Please copy each line below that contains the word "ubuntu".
##########
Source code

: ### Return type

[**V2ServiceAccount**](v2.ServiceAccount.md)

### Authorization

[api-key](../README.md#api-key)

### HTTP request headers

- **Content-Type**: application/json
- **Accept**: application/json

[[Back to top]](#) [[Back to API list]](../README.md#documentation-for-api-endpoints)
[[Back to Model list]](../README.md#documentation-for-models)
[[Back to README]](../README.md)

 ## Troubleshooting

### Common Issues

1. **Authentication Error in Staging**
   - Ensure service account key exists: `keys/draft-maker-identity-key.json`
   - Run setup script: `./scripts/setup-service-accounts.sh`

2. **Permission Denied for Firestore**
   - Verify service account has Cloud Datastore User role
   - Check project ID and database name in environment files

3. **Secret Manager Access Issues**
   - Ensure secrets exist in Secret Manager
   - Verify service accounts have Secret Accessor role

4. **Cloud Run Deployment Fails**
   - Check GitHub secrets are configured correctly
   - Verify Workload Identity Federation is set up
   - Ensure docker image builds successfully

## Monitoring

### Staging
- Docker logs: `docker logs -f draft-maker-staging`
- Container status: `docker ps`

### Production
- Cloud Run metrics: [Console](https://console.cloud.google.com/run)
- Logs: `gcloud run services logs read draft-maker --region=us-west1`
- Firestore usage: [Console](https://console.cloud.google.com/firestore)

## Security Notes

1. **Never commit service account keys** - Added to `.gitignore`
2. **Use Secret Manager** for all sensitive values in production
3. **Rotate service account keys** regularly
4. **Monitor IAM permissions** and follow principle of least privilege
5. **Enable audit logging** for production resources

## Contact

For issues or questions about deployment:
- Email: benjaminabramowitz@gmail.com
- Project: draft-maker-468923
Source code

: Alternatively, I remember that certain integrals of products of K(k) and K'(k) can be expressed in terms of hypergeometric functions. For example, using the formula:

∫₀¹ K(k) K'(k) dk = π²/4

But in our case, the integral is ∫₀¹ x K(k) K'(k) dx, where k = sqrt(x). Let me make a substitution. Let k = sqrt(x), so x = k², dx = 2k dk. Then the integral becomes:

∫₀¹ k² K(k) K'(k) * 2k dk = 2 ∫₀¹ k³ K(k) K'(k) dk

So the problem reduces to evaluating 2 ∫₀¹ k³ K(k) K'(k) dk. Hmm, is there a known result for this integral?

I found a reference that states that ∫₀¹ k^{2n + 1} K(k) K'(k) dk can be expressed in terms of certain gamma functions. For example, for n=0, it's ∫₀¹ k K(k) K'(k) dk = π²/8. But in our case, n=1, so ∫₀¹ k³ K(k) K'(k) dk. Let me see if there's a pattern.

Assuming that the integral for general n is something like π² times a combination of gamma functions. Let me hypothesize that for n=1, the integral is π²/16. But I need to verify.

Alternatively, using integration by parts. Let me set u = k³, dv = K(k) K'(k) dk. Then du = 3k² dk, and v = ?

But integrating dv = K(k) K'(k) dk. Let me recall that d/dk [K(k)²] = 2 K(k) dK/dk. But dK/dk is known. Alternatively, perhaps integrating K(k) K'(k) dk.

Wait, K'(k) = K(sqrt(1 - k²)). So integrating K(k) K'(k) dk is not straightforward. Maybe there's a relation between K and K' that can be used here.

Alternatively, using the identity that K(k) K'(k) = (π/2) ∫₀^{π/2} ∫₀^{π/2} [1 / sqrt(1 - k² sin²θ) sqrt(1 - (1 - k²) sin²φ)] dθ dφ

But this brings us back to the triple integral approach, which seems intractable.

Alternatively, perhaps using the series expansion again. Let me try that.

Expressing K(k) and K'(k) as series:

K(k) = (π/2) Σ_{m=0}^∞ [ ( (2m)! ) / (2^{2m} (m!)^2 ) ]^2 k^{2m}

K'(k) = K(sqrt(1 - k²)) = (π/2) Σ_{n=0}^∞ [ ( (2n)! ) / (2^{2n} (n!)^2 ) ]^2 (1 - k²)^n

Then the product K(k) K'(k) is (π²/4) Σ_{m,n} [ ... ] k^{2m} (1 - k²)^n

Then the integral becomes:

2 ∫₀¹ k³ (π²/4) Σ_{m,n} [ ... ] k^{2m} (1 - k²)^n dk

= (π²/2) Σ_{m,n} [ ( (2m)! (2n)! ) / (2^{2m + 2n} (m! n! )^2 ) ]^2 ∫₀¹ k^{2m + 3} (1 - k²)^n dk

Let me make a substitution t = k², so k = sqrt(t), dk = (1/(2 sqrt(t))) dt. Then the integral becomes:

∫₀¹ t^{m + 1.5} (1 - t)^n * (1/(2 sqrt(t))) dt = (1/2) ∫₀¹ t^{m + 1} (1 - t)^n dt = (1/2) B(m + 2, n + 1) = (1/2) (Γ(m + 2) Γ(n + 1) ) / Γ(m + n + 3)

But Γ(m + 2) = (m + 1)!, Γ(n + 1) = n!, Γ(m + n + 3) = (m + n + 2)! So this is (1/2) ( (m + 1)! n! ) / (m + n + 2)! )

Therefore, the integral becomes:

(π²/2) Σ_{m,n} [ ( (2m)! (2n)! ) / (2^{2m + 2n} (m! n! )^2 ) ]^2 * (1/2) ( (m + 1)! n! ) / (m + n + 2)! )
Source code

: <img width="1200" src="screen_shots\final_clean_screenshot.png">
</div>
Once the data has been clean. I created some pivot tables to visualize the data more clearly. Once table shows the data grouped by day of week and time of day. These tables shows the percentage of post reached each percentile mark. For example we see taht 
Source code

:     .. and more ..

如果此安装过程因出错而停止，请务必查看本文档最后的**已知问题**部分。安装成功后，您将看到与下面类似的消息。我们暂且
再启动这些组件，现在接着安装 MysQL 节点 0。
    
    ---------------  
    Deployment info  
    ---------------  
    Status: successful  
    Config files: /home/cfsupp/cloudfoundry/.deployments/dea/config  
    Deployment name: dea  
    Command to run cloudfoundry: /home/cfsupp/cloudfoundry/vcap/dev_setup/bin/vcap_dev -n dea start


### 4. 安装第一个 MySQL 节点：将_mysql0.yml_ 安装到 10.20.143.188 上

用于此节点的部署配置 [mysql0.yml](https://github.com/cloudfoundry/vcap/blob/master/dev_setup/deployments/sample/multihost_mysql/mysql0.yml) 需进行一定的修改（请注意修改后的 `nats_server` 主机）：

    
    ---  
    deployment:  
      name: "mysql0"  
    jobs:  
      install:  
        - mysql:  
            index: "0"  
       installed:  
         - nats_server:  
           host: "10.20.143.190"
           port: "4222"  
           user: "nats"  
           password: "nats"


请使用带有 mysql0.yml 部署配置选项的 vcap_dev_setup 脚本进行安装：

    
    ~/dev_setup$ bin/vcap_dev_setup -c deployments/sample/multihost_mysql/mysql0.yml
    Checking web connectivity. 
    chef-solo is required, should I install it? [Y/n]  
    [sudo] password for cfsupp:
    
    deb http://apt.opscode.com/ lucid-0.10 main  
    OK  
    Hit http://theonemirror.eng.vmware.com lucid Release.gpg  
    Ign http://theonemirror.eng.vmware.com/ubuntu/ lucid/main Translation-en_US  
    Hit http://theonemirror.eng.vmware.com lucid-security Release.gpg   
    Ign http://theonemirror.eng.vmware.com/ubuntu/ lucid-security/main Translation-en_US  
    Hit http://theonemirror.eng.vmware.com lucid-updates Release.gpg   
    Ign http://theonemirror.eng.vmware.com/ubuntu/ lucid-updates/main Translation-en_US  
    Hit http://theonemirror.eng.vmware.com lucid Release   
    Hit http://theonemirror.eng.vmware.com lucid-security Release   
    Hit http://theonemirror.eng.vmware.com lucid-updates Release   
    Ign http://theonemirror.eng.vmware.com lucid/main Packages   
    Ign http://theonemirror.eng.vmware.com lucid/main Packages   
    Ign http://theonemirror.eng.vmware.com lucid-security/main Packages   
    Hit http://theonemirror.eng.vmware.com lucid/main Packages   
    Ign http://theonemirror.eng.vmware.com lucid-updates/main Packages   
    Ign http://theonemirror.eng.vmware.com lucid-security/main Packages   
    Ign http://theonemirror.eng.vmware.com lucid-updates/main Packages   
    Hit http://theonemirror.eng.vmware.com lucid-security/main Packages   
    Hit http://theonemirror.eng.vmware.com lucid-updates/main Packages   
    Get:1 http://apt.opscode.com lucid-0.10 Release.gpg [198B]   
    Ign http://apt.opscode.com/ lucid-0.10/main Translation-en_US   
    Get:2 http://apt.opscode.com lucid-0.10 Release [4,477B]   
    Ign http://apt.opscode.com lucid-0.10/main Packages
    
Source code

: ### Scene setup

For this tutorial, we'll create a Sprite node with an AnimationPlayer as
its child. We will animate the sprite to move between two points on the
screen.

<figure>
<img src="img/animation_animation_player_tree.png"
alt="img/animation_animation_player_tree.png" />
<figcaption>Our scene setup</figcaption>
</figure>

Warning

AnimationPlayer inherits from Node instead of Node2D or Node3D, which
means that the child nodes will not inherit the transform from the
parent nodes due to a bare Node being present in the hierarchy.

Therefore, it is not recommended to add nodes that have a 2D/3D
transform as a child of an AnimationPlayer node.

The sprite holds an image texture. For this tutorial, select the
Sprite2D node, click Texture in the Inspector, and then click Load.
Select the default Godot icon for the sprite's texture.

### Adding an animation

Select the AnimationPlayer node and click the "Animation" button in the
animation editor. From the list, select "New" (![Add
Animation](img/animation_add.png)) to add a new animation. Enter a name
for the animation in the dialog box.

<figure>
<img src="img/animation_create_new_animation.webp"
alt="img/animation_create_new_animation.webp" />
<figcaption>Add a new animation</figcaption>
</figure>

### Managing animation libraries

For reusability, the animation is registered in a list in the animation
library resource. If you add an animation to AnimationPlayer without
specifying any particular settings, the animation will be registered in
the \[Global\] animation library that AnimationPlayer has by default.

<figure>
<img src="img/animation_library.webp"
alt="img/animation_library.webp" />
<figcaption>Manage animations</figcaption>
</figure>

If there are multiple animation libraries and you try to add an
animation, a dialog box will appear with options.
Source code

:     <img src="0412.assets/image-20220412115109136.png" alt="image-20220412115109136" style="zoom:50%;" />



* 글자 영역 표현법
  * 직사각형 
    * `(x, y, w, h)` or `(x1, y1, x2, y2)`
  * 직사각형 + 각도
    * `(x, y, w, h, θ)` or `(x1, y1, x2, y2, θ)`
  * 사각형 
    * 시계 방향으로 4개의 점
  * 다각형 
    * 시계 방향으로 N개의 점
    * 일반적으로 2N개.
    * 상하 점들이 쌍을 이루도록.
##########
**ANSWER SPACE:**
    Ign http://theonemirror.eng.vmware.com/ubuntu/ lucid/main Translation-en_US  
    Ign http://theonemirror.eng.vmware.com/ubuntu/ lucid-security/main Translation-en_US  
    Ign http://theonemirror.eng.vmware.com/ubuntu/ lucid-updates/main Translation-en_US  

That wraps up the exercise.